--- Brief ---
Copy each item below, keeping every line identical to the original.

— BEGIN Supplied data —

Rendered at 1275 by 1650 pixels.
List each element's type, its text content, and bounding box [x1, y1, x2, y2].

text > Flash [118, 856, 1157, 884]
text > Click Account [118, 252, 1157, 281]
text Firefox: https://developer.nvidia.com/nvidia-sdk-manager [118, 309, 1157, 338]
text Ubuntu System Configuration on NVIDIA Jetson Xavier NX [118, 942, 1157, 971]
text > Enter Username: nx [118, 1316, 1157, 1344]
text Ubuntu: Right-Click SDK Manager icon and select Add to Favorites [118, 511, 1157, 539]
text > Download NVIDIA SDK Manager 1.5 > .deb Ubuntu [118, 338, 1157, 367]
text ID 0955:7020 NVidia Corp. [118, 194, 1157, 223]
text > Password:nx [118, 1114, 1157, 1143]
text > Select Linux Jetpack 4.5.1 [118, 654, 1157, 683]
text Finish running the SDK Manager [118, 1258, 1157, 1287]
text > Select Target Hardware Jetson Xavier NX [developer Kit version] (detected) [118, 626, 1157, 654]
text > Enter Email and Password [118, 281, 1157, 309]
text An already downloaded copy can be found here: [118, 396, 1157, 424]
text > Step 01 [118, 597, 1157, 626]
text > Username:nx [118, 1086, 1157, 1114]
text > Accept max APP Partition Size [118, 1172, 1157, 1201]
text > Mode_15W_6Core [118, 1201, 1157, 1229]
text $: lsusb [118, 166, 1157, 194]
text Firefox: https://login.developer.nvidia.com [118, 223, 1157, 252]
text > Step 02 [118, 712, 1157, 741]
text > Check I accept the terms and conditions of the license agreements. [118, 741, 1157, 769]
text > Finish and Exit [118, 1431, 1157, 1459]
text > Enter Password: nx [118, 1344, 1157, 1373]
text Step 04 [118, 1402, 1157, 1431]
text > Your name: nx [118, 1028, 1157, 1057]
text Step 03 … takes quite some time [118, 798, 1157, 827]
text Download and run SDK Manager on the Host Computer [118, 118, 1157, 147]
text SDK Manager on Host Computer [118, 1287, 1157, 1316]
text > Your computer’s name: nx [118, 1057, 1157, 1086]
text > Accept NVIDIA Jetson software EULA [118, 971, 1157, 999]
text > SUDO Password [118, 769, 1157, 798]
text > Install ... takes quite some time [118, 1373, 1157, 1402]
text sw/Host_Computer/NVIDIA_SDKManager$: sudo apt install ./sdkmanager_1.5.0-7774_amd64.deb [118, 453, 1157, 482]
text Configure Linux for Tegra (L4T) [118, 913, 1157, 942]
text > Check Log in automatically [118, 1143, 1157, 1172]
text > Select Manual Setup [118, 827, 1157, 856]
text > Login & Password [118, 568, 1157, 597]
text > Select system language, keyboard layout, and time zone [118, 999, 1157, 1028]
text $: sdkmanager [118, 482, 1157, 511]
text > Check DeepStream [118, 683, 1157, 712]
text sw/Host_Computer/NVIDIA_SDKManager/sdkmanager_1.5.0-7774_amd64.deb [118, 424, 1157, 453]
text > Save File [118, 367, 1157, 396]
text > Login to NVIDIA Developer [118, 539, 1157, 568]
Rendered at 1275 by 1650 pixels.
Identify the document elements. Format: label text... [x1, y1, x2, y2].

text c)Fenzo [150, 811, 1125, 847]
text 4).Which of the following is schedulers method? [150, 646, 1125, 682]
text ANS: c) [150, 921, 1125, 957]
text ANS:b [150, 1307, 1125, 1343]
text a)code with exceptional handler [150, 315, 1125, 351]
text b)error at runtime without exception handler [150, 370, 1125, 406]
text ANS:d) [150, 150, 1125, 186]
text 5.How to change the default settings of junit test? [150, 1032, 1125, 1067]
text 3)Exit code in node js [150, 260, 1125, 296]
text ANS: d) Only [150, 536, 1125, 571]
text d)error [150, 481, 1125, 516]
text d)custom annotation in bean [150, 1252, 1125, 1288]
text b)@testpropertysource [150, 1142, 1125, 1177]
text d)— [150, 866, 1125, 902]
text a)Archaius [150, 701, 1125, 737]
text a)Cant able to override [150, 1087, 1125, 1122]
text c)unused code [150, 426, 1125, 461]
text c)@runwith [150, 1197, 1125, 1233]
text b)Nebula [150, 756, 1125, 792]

— END Supplied data —

--- Full solution ---
Rendered at 1275 by 1650 pixels.
List each element's type, its text content, and bounding box [x1, y1, x2, y2].

text > Flash [118, 856, 1157, 884]
text > Click Account [118, 252, 1157, 281]
text Firefox: https://developer.nvidia.com/nvidia-sdk-manager [118, 309, 1157, 338]
text Ubuntu System Configuration on NVIDIA Jetson Xavier NX [118, 942, 1157, 971]
text > Enter Username: nx [118, 1316, 1157, 1344]
text Ubuntu: Right-Click SDK Manager icon and select Add to Favorites [118, 511, 1157, 539]
text > Download NVIDIA SDK Manager 1.5 > .deb Ubuntu [118, 338, 1157, 367]
text ID 0955:7020 NVidia Corp. [118, 194, 1157, 223]
text > Password:nx [118, 1114, 1157, 1143]
text > Select Linux Jetpack 4.5.1 [118, 654, 1157, 683]
text Finish running the SDK Manager [118, 1258, 1157, 1287]
text > Select Target Hardware Jetson Xavier NX [developer Kit version] (detected) [118, 626, 1157, 654]
text > Enter Email and Password [118, 281, 1157, 309]
text An already downloaded copy can be found here: [118, 396, 1157, 424]
text > Step 01 [118, 597, 1157, 626]
text > Username:nx [118, 1086, 1157, 1114]
text > Accept max APP Partition Size [118, 1172, 1157, 1201]
text > Mode_15W_6Core [118, 1201, 1157, 1229]
text $: lsusb [118, 166, 1157, 194]
text Firefox: https://login.developer.nvidia.com [118, 223, 1157, 252]
text > Step 02 [118, 712, 1157, 741]
text > Check I accept the terms and conditions of the license agreements. [118, 741, 1157, 769]
text > Finish and Exit [118, 1431, 1157, 1459]
text > Enter Password: nx [118, 1344, 1157, 1373]
text Step 04 [118, 1402, 1157, 1431]
text > Your name: nx [118, 1028, 1157, 1057]
text Step 03 … takes quite some time [118, 798, 1157, 827]
text Download and run SDK Manager on the Host Computer [118, 118, 1157, 147]
text SDK Manager on Host Computer [118, 1287, 1157, 1316]
text > Your computer’s name: nx [118, 1057, 1157, 1086]
text > Accept NVIDIA Jetson software EULA [118, 971, 1157, 999]
text > SUDO Password [118, 769, 1157, 798]
text > Install ... takes quite some time [118, 1373, 1157, 1402]
text sw/Host_Computer/NVIDIA_SDKManager$: sudo apt install ./sdkmanager_1.5.0-7774_amd64.deb [118, 453, 1157, 482]
text Configure Linux for Tegra (L4T) [118, 913, 1157, 942]
text > Check Log in automatically [118, 1143, 1157, 1172]
text > Select Manual Setup [118, 827, 1157, 856]
text > Login & Password [118, 568, 1157, 597]
text > Select system language, keyboard layout, and time zone [118, 999, 1157, 1028]
text $: sdkmanager [118, 482, 1157, 511]
text > Check DeepStream [118, 683, 1157, 712]
text sw/Host_Computer/NVIDIA_SDKManager/sdkmanager_1.5.0-7774_amd64.deb [118, 424, 1157, 453]
text > Save File [118, 367, 1157, 396]
text > Login to NVIDIA Developer [118, 539, 1157, 568]
Rendered at 1275 by 1650 pixels.
Identify the document elements. Format: label text... [x1, y1, x2, y2].

text c)Fenzo [150, 811, 1125, 847]
text 4).Which of the following is schedulers method? [150, 646, 1125, 682]
text ANS: c) [150, 921, 1125, 957]
text ANS:b [150, 1307, 1125, 1343]
text a)code with exceptional handler [150, 315, 1125, 351]
text b)error at runtime without exception handler [150, 370, 1125, 406]
text ANS:d) [150, 150, 1125, 186]
text 5.How to change the default settings of junit test? [150, 1032, 1125, 1067]
text 3)Exit code in node js [150, 260, 1125, 296]
text ANS: d) Only [150, 536, 1125, 571]
text d)error [150, 481, 1125, 516]
text d)custom annotation in bean [150, 1252, 1125, 1288]
text b)@testpropertysource [150, 1142, 1125, 1177]
text d)— [150, 866, 1125, 902]
text a)Archaius [150, 701, 1125, 737]
text a)Cant able to override [150, 1087, 1125, 1122]
text c)unused code [150, 426, 1125, 461]
text c)@runwith [150, 1197, 1125, 1233]
text b)Nebula [150, 756, 1125, 792]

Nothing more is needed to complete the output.